Challenging the vice president, Dr. Mahamudu Bawumia’s claims that even though the country’s debt levels have gone up, they (NPP) have done a better job at the management of the economy, Prof. Bokpin disagreed, reports myjoyonline.com.
Earlier, the vice president, while speaking at the regional seminar of the Tertiary Students Confederacy of the NPP (TESCON), at the University of Cape Coast, he claimed that Ghana’s interest rate, inflation, exchange rate depreciation, and growth have all been managed well by them.
He continued that this shows that they have done a far better job at the management of the country’s debt levels.
But Prof Bokpin maintains that such dynamics cannot mean they have been better managers.
He explained that the only workable comparison to be made in such a case will be between what is the country’s current economic situation against what pertains in countries elsewhere.

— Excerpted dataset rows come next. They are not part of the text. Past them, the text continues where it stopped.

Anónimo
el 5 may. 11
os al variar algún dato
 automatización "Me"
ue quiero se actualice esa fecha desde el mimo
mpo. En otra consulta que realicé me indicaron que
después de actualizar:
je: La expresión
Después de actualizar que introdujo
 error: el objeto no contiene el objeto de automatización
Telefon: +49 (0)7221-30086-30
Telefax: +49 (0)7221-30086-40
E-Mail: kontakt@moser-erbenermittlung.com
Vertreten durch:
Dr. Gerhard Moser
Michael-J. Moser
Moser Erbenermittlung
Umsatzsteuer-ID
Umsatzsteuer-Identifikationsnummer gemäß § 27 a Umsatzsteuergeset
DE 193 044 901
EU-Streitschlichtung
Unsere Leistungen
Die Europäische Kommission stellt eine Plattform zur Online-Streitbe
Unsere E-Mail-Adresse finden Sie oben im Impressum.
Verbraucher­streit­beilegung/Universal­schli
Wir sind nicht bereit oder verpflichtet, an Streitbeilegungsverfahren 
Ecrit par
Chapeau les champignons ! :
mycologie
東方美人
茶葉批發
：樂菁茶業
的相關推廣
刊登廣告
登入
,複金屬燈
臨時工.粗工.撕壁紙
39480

He said that “You cannot totally, looking at all the indicators, describe where we find ourselves as prudent debt management. If you look at it in relation to the other macro variables, we have seen some improvement but I think we should not set a trap for ourselves with all these comparisons.”

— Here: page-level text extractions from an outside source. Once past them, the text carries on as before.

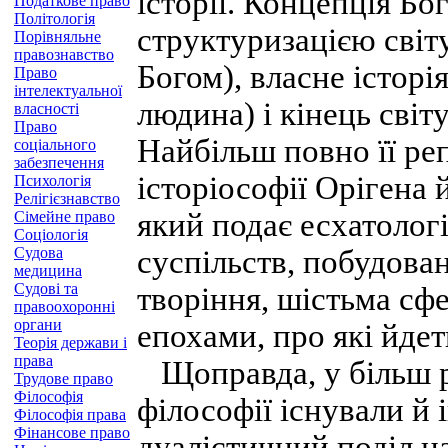
історії. Концепція Бо
Податкове право
Політологія
структуризацією світу
Порівняльне
правознавство
Богом), власне історі
Право
інтелектуальної
людина) і кінець світ
власності
Право
Найбільш повно її ре
соціального
забезпечення
історіософії Орігена
Психологія
Релігієзнавство
який подає есхатологі
Сімейне право
Соціологія
Судова
суспільств, побудован
медицина
Судові та
творіння, шістьма сф
правоохоронні
органи
епохами, про які йдет
Теорія держави і
права
Щоправда, у більш р
Трудове право
Філософія
філософії існували й і
Філософія права
Фінансове право
дуалістичний поділ на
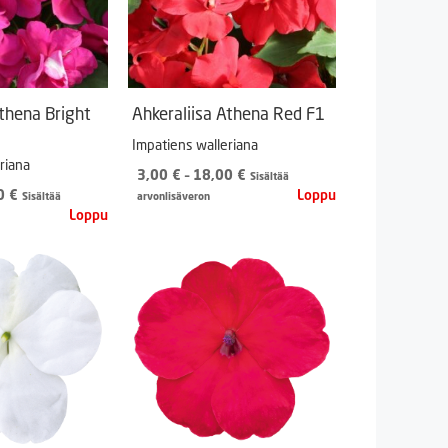
Athena Bright
Ahkeraliisa Athena Red F1
Impatiens walleriana
riana
Hintaluokka:
3,00
€
–
18,00
€
Sisältää
Hintaluokka:
3,00 €
00
€
Sisältää
arvonlisäveron
3,00 €
-
-
18,00 €
18,00 €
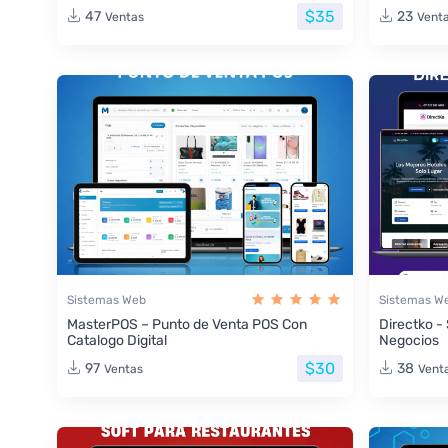
$35
47
23
Ventas
Vent
Sistemas Web
Sistemas W
MasterPOS – Punto de Venta POS Con
Directko -
Catalogo Digital
Negocios
$30
97
38
Ventas
Vent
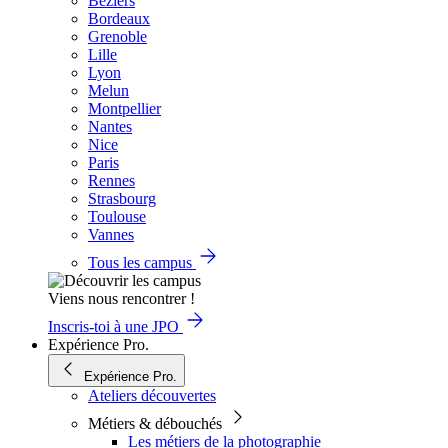
Béziers
Bordeaux
Grenoble
Lille
Lyon
Melun
Montpellier
Nantes
Nice
Paris
Rennes
Strasbourg
Toulouse
Vannes
Tous les campus
Viens nous rencontrer !
Inscris-toi à une JPO
Expérience Pro.
Expérience Pro.
Ateliers découvertes
Métiers & débouchés
Les métiers de la photographie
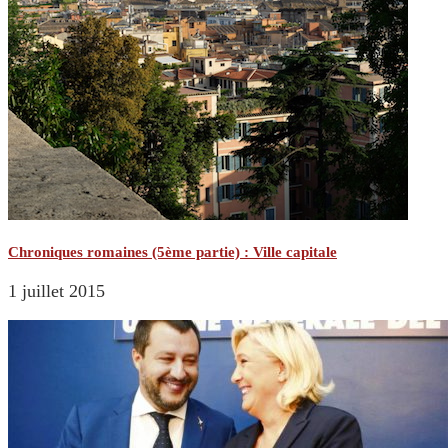
Chroniques romaines (5ème partie) : Ville capitale
1 juillet 2015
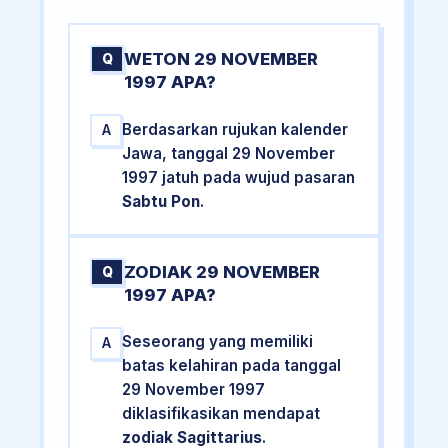
WETON 29 NOVEMBER
Q
1997 APA?
Berdasarkan rujukan kalender
A
Jawa, tanggal 29 November
1997 jatuh pada wujud pasaran
Sabtu Pon
.
ZODIAK 29 NOVEMBER
Q
1997 APA?
Seseorang yang memiliki
A
batas kelahiran pada tanggal
29 November 1997
diklasifikasikan mendapat
zodiak Sagittarius
.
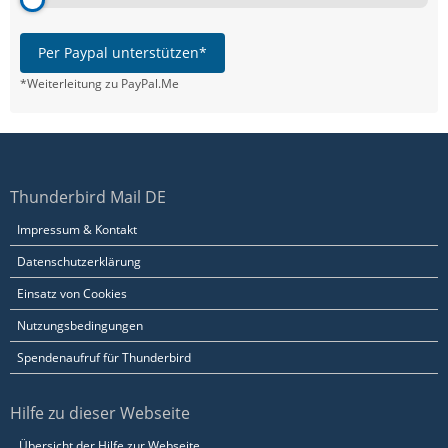
Per Paypal unterstützen*
*Weiterleitung zu PayPal.Me
Thunderbird Mail DE
Impressum & Kontakt
Datenschutzerklärung
Einsatz von Cookies
Nutzungsbedingungen
Spendenaufruf für Thunderbird
Hilfe zu dieser Webseite
Übersicht der Hilfe zur Webseite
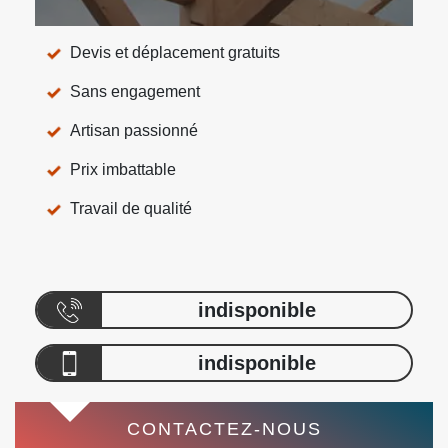
Devis et déplacement gratuits
Sans engagement
Artisan passionné
Prix imbattable
Travail de qualité
indisponible
indisponible
CONTACTEZ-NOUS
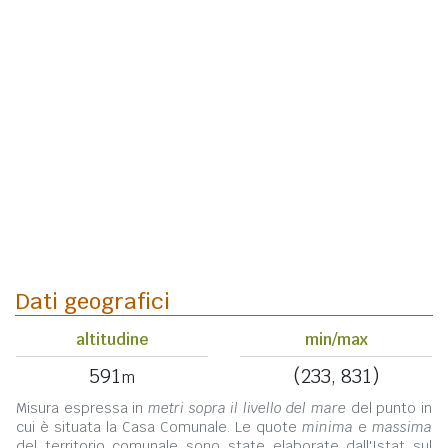
Dati geografici
altitudine
min/max
591
(233, 831)
m
Misura espressa in
metri sopra il livello del mare
del punto in
cui è situata la Casa Comunale. Le quote
minima
e
massima
del territorio comunale sono state elaborate dall'Istat sul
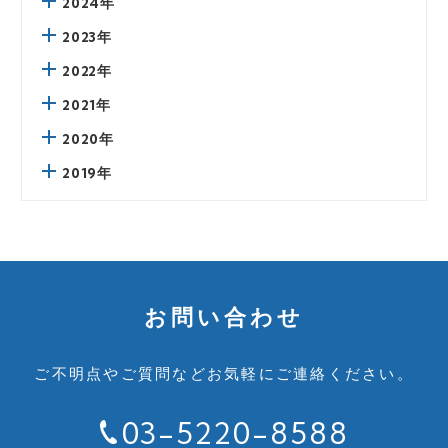
2024年
2023年
2022年
2021年
2020年
2019年
お問い合わせ
ご不明点やご質問など
お気軽にご連絡ください。
03-5220-8588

He continued that “When you even look at the debt levels, and here I’m not going to celebrate the debt to GDP ratio because we do know that it doesn’t tell us the entire story. We also want to look at the implication of rising debt, you want to look at debt service to revenue ratio and we want to find out from government, has that improved? will that constitute prudent debt management?
“The answer will be no, because we are spending more than 50% of our non-oil tax revenue just to service our debt and that is unacceptable by any definition any day any time because when you look at how much we are setting aside just to service the debt, it leaves very little or nothing for the country to spend on.”